A surprisingly high number of organizations don’t really understand their current product development capability. Consequently, they have a tendency to try to plug in whatever trendy program they read about. However, that is not what lean is about – in whatever environment it is applied. First of all, we need to ask ourselves [about] the problem we are trying to solve…
One way to begin to understand, of course, is value stream mapping. Laying out the process normally leads to a number of surprises and ah-ha moments for the engineers. For the first time, they realize they are part of a larger system… Get these folks talking. Look at the data, study the failure modes, even conduct a process capability study. These activities often lead to revelations.
The other realization that engineers normally get to is how much rework is present in a workplace. Of course, they know of their own frustration, but when you show them everybody else’s, they really understand. Discussions on process capability (hardly a top-of-the-list item to reflect on for developers, at least traditionally) follow, from which a dialogue on several other problems normally stems.

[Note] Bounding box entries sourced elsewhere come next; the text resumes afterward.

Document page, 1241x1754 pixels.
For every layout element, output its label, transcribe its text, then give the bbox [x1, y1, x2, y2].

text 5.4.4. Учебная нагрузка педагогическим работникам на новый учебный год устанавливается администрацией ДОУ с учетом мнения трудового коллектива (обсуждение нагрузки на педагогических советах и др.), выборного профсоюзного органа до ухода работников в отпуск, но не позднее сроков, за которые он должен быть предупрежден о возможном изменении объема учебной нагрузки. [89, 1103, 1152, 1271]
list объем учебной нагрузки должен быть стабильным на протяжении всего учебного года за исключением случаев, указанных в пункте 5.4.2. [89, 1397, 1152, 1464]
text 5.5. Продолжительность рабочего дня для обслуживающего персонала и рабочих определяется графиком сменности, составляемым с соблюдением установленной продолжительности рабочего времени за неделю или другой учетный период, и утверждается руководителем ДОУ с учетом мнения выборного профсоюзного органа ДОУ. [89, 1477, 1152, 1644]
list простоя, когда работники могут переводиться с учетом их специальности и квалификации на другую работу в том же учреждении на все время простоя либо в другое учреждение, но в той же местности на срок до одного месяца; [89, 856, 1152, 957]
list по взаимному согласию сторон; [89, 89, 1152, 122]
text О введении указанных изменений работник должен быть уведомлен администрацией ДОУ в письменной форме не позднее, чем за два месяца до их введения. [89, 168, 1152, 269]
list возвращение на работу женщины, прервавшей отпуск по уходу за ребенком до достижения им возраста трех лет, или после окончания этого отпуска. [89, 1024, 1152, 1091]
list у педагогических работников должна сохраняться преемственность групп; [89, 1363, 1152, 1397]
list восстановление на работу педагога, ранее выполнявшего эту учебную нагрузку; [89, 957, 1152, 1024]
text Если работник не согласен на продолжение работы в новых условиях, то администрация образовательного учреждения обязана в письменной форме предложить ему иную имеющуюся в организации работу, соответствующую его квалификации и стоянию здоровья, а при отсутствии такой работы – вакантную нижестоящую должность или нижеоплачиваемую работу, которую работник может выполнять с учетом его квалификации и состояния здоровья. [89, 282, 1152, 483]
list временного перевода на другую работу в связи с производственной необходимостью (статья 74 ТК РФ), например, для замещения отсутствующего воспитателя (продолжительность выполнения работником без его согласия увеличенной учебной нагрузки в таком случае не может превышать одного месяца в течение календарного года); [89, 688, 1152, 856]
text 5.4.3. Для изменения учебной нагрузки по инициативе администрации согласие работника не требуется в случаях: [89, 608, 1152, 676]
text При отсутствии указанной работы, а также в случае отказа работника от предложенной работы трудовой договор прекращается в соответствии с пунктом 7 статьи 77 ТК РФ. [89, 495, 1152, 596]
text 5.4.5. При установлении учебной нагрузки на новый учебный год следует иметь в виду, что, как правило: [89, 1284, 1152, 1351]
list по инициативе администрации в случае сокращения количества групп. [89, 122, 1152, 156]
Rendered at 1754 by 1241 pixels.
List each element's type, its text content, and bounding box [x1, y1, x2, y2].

After these initial stages, the implementation plays out like in any other setting: you find early adopters and you try to get some quick wins to show the effectiveness of the approach.“
More highlights from the interview:
On how product development (and LPPD thinking) cuts across the entire organization:
“Too many organizations still think of product development as something the engineering department does to them, instead of treating it like the incredible opportunity that it is. One of the key characteristics that differentiates lean product and process development from more traditional methods (and some more recent methods that might be labeled as lean) is the focus on creating new value streams – that is to say, all the activities required to deliver the product to the customer. This activity requires the full participation of the entire organization.”
On Lean’s applicability across different sectors:
“I do believe that Lean is ultimately a people centric system that is driven by people’s nearly unlimited capacity for creativity and innovation. That’s why Lean has been so incredibly successful in such a wide variety of environments: From health care, to retail, to manufacturing – and especially in product development.”